- **Task statement**:
Copy every line from the records below that holds the word "assign".

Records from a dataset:
_ _ _

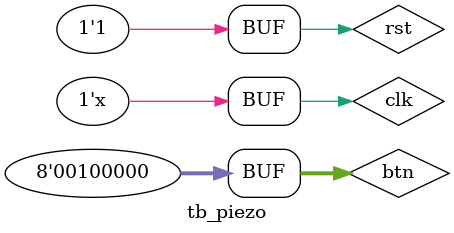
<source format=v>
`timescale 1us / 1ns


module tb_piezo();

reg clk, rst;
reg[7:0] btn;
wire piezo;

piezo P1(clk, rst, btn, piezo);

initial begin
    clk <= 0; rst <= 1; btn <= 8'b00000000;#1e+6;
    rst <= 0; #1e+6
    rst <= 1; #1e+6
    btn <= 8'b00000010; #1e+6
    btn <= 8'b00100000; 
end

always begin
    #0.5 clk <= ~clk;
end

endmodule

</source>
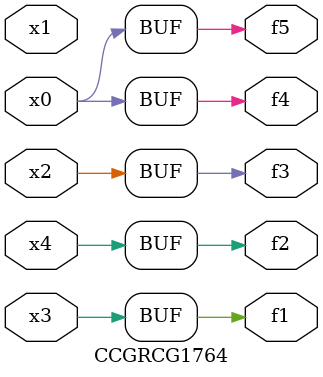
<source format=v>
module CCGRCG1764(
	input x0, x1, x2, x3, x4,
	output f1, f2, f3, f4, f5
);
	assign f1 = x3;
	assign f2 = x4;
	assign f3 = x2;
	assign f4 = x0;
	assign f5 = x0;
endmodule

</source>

_ _ _

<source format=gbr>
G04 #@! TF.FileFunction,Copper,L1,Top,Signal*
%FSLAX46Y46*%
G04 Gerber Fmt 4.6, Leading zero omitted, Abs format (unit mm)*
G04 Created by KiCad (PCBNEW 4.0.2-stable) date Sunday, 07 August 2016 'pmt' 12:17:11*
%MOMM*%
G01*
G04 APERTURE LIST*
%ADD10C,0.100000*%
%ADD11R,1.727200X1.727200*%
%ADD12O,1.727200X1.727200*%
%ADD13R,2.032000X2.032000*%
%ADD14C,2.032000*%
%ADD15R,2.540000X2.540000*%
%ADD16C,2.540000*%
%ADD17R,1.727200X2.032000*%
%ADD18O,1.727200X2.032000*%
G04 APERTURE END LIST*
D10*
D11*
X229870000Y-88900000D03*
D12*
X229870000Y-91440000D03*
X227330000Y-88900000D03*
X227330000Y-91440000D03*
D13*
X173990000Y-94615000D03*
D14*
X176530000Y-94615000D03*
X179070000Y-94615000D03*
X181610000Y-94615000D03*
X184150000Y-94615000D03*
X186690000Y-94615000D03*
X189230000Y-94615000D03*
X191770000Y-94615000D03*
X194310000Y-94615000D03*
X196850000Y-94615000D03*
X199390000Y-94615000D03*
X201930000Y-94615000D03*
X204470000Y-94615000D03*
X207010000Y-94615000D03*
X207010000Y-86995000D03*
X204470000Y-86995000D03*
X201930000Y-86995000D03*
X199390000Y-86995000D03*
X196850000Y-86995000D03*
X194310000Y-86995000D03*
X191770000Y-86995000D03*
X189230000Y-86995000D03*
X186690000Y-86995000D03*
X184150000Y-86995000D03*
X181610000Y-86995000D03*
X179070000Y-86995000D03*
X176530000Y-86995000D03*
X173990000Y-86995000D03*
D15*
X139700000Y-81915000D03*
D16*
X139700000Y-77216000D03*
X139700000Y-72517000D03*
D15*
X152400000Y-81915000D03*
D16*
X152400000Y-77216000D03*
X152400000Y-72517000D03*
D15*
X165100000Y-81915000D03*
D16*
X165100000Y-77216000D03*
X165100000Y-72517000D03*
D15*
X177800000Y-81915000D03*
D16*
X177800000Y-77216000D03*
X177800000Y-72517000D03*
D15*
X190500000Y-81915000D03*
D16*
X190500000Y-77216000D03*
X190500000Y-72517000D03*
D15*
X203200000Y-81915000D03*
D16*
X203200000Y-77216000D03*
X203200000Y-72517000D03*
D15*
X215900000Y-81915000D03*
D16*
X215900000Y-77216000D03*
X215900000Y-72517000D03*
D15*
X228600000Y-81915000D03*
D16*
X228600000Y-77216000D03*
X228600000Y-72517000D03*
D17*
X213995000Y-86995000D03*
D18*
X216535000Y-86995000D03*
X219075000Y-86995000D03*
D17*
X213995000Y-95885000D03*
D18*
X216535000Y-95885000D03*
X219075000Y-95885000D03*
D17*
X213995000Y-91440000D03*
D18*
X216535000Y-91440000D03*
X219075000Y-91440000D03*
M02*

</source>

_ _ _

- **Answer**:
	assign f1 = x3;
	assign f2 = x4;
	assign f3 = x2;
	assign f4 = x0;
	assign f5 = x0;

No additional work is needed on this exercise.